Marc Doty: Well, it started out as an accident of thoroughness, but my videos always contain synthesis education. And I look for a chance to explain various aspects of synthesis at any point during the demonstration. I know how challenging some of these concepts were for me as a kid, and I really seek to portray them in a down-to-Earth fashion that normal musicians can grasp. The saddest thing is that the most talented synthesizer designers have been describing synthesis for decades… using terminology and descriptions that can alienate the average person. It has been my goal to make synthesis easy to understand.
I’ll probably sound like I’m blowing my own horn here, but I think a great place to start is with my videos. I’ve been told by so many viewers that I have explained synthesis in a way that they understand at a great starting level. And I think that’s a great place to start. In addition, you get to see a lot of cool synths in the process.
The macProVideo.com / Bob Moog Foundation series “The Foundation of Synthesis” is also a good place to start. I am really proud of my description of what the envelope is from that series.
BTR: What’s next for Marc Doty?
Marc Doty: Well, I’m the new keyboard player for Depeche Mode. I mean… if they’ll have me. Which is to say, I’d really like to be. They really know nothing about this. But I’d like it.
There was a point at which I was starting to see an end for the synth demonstrations on Automatic Gainsay… because there are only so many vintage synthesizers, and even a smaller number that I like and can acquire. But then, companies started making new analog. As long as that continues, I’ll continue making demonstrations.

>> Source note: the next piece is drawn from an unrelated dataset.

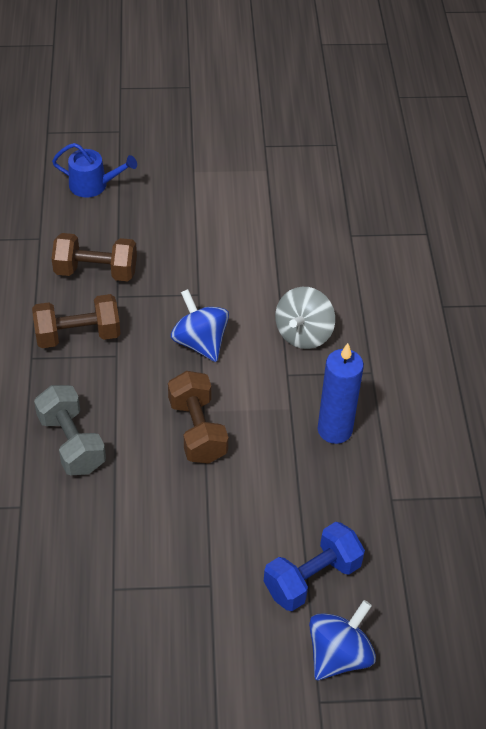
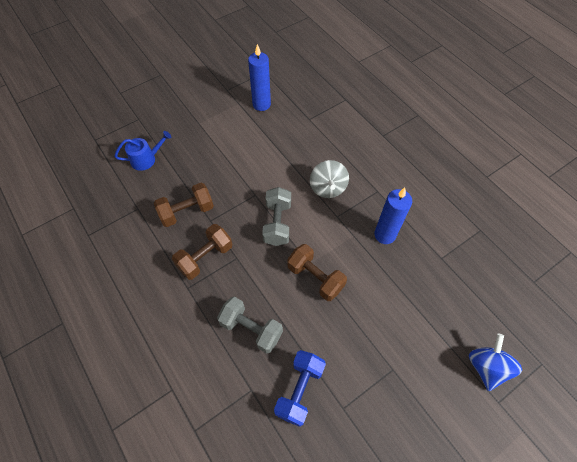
camera: 30 degrees left, 10 degrees up
(200, 342) = (277, 223): blue spinning top -> grey dumbbell
(298, 186) = (261, 104): none -> blue candle
(312, 578) = (439, 330): blue dumbbell -> blue dumbbell (299, 390)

I will continue to support the Bob Moog Foundation in any way I can. I believe very deeply in the work of Bob Moog, and I love being able to help promote his legacy. It’s a great way for me to use my teaching skill, synthesis knowledge, and interest in Electronic Music history to promote Bob’s contributions and influence.
I would also like to continue to work with companies that make analog synthesizers. Perhaps to a greater degree.
BTR: Well we look forward to bearing witness to the growth of the synth enthusiast seeds that you’ve planted thus far. Thanks a ton for taking time out of your schedule to speak with BBoyTechReport, Marc.